──────── Dataset entries ────────

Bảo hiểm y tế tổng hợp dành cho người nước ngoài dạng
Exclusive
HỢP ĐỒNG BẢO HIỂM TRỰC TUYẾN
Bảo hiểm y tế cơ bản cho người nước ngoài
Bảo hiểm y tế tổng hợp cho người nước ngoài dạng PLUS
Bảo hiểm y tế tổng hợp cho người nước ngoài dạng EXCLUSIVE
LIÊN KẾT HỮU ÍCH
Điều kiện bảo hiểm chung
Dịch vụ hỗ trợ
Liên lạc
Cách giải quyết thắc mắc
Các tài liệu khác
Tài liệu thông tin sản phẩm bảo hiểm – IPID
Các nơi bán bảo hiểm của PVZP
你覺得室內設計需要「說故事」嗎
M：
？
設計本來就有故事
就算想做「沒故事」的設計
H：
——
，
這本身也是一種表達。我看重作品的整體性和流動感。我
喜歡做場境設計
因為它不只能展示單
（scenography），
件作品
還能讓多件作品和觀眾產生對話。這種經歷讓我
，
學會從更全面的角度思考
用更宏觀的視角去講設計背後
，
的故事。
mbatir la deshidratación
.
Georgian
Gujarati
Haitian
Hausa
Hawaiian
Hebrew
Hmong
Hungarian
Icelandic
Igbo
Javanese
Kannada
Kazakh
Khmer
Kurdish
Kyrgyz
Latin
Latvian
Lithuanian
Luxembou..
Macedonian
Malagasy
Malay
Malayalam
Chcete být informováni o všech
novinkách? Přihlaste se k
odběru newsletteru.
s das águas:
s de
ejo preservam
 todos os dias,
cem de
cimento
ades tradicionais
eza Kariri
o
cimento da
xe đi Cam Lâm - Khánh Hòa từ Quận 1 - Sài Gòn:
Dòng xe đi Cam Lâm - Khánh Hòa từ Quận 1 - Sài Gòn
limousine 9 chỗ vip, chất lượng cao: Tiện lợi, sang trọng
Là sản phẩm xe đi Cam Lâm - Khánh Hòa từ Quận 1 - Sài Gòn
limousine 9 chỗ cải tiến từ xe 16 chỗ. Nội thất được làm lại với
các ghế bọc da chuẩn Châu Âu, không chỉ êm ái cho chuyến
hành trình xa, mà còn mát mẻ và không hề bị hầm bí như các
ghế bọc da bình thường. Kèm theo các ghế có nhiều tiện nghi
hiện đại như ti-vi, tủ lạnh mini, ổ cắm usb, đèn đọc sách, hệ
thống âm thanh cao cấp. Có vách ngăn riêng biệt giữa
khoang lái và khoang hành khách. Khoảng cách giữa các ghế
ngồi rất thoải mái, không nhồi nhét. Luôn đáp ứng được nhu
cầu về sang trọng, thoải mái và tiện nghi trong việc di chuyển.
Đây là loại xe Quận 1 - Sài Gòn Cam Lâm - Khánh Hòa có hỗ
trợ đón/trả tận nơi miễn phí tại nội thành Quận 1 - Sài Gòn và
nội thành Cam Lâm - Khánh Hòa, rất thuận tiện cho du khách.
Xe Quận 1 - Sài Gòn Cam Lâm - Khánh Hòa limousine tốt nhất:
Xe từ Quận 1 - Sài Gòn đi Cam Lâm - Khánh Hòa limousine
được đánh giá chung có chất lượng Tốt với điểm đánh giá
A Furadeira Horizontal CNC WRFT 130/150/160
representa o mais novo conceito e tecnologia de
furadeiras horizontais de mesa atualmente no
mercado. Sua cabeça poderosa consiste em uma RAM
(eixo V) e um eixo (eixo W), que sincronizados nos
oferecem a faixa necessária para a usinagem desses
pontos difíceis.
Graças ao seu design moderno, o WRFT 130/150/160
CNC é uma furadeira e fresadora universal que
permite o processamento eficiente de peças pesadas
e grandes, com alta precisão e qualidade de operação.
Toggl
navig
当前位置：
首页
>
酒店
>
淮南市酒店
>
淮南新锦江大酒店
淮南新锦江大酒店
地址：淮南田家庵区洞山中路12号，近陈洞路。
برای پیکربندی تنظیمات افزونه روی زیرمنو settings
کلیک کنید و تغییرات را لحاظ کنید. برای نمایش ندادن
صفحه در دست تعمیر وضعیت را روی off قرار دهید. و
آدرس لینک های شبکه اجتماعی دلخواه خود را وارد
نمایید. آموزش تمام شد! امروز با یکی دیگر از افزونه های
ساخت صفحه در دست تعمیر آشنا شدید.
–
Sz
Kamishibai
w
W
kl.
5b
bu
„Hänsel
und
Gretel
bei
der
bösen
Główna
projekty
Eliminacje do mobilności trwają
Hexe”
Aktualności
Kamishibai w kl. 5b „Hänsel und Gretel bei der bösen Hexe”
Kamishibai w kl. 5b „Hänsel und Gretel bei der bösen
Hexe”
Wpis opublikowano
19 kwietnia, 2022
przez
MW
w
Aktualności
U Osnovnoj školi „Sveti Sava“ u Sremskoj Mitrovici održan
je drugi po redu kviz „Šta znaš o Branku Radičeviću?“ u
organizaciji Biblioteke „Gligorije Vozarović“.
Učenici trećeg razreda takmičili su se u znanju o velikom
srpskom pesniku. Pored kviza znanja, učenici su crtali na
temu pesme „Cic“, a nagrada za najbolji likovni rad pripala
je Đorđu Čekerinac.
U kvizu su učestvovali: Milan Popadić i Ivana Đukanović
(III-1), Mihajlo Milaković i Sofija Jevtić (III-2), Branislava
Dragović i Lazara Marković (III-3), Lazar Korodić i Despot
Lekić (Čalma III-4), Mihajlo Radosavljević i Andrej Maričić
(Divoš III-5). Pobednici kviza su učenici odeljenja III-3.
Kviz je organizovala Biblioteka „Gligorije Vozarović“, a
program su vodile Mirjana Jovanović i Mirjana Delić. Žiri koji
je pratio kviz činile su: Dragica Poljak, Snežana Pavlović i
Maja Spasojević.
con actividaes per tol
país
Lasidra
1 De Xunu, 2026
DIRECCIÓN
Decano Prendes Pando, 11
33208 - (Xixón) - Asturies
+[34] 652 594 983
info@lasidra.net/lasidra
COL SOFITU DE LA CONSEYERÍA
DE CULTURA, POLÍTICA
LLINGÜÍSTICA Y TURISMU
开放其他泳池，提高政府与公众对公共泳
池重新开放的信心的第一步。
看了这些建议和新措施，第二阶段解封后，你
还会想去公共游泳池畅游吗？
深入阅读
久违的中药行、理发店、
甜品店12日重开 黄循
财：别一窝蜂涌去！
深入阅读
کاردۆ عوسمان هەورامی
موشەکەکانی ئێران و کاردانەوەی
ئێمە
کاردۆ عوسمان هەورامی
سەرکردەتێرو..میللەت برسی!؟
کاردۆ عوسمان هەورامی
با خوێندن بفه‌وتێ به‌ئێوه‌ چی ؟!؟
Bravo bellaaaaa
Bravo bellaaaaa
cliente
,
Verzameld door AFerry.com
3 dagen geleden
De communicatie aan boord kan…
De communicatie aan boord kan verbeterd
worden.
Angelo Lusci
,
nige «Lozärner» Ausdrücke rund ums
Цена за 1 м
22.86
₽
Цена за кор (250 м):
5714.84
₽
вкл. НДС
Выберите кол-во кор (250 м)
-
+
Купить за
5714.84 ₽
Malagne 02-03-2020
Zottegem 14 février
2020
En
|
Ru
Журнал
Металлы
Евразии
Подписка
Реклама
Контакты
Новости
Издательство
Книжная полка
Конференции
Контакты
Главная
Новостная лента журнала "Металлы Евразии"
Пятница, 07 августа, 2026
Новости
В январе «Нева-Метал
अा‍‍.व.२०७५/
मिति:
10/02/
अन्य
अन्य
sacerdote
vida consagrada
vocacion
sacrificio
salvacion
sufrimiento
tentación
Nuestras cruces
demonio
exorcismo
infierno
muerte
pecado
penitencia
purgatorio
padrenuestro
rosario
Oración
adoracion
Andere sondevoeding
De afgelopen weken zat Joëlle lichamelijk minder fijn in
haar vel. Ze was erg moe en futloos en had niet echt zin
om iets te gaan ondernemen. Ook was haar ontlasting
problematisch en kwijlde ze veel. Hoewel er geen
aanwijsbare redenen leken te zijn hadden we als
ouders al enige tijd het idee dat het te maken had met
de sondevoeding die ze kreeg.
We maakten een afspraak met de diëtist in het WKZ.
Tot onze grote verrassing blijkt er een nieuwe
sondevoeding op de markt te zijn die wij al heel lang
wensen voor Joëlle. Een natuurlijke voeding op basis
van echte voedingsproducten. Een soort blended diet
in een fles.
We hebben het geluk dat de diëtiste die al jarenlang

────────

▶ Task:
Return every line from the material that contains the word "nghi".

▶ Solution for this exercise:
ghế bọc da bình thường. Kèm theo các ghế có nhiều tiện nghi
cầu về sang trọng, thoải mái và tiện nghi trong việc di chuyển.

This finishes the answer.